The case HKSAR v Wilson Fung Wing-yip & Cheyenne Chan Ung-iok  HKDC 1113 has caught much media attention. The unsuccessful prosecution on the defendants’ bribery charges raises the question of whether a romantic relationship can ever be used as a shield to defend a couple from bribery charges.
On 28 September 2004, Ms Cheyenne Chan (“Chan”), director and shareholder of 3 aviation companies including Helicopters Hong Kong, Hong Kong Express Airways and Heli Express, bought a flat. Chan paid an initial deposit of HK$510,000 but named Mr Wilson Fung (“Fung”), her secret lover, as the property purchaser and signed the provisional agreement for sale and purchase on Fung’s behalf.
Fung, who was the Deputy Secretary for Economic Development and Labour Bureau between April 2003 and July 2006 responsible for sensitive decisions on valuable air traffic rights and other aviation-related policies, approved an application by Hong Kong Express Airways to operate flights from Hong Kong to Guangzhou and Shenzhen on 9 December 2004 without making any disclosure of his relationship with Chan and the joint property purchase with Chan.
Fung faced two charges: (1) public servant accepting an advantage, contrary to Section 4(2)(a) of the Prevention of Bribery Ordinance, Cap 201 (“POBO”), and (2) misconduct in public office, contrary to Common Law. Chan also faced one charge of offering an advantage to a public servant, contrary to Section 4(1)(a) of the POBO.
The District Court found Fung guilty of misconduct in public office for failing to declare an obvious conflict of interest and was sentenced to 9 months’ imprisonment. The Judge, however, acquitted Fung of charge (1) and found Chan not guilty of offering an advantage to a public servant.
Analysis of the Decision
S.4(2) of the POBO provides that a public servant (including a government servant) commits an offence if he, without lawful authority or reasonable excuse, accepts an advantage as an inducement to or reward for doing or not doing something in his capacity as a public servant. Any person who offers the advantage will also commit an offence under s.4(1) of the POBO.

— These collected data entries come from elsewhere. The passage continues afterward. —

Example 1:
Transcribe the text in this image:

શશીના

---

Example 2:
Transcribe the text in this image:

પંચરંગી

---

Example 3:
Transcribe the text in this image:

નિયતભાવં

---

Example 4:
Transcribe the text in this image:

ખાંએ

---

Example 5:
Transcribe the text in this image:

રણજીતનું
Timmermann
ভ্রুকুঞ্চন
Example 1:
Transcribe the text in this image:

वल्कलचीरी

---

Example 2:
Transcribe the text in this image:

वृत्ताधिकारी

Prima facie, this looks like a POBO section 4 offence concerning private dealings between a senior Hong Kong official and a Macau businesswoman, where property has been transferred in exchange for routes and air traffic rights, rent reduction and expansion of landing sites. However, upon scrutiny of the case, it is not difficult to discover that the love element between Fung and Chan did play a part in leading the Judge to rule in Fung and Chan’s favour.

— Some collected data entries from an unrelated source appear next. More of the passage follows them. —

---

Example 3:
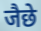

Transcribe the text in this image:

जैछे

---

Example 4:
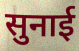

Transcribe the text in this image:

सुनाई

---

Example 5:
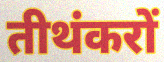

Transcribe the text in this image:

तीथंकरों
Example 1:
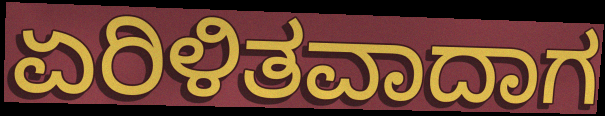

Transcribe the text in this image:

The relationship between Fung and Chan, as described by District Judge Douglas Yau Tak-hong, was “as genuine as husband and wife”, and Chan had always been grateful to Fung for assisting her in the negotiation of house prices and arranging commission discount. It was not an impossible inference that Chan made an agreement with Fung to offset the HK$510,000 initial deposit with profits Fung helped Chan earn from another property transaction.

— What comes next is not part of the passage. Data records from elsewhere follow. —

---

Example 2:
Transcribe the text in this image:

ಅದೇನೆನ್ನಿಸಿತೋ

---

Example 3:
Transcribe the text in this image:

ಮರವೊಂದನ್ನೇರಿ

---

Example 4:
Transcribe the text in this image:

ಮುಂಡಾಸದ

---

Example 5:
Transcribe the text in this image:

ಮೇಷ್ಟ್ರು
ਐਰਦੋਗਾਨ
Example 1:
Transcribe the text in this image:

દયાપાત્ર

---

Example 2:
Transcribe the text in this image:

Against this background, it became difficult for the prosecution to prove beyond a reasonable doubt that the only rational inference of Chan offering HK$510,000 to Fung was to maintain a good relationship with Fung in his capacity as a public servant. Since there exists a possible inference that the offset of HK$510,000 could be a couple’s investment decision, the inference more favourable to Fung and Chan has to be drawn, and this constitutes the main reason why Fung and Chan were acquitted from the bribery charges.
Concerning the accusation of misconduct in public office against Fung, the evidence in support of his guilt is more straightforward. The acceptance of HK$510,000, the non-disclosure, the failure to declare an obvious conflict of interest all points to serious misconducts of Fung as a public servant. The Judge was of the view that it was impossible for Fung not to know or understand the conflict of interests in his private dealings with Chan. While Fung and Chan are cleared of bribery, the misconduct verdict sent Fung to jail for a period of 9 months.
The romance relationship between Fung and Chan in itself is not a defence to a bribery crime. Yet, the existence of this affair serves to justify a possible inference that the offer of HK$510,000 could be a couple’s private investment decision instead of a sweetener inducing Fung to approve an application favourable to Chan. Given that the presumption of innocence imposes on the prosecution the burden of proving the charges and guarantee no guilt can be presumed until the charge has been proved beyond a reasonable doubt, this alternative inference gives Fung and Chan the benefit of doubt, thereby leading to the acquittal of their bribery charges.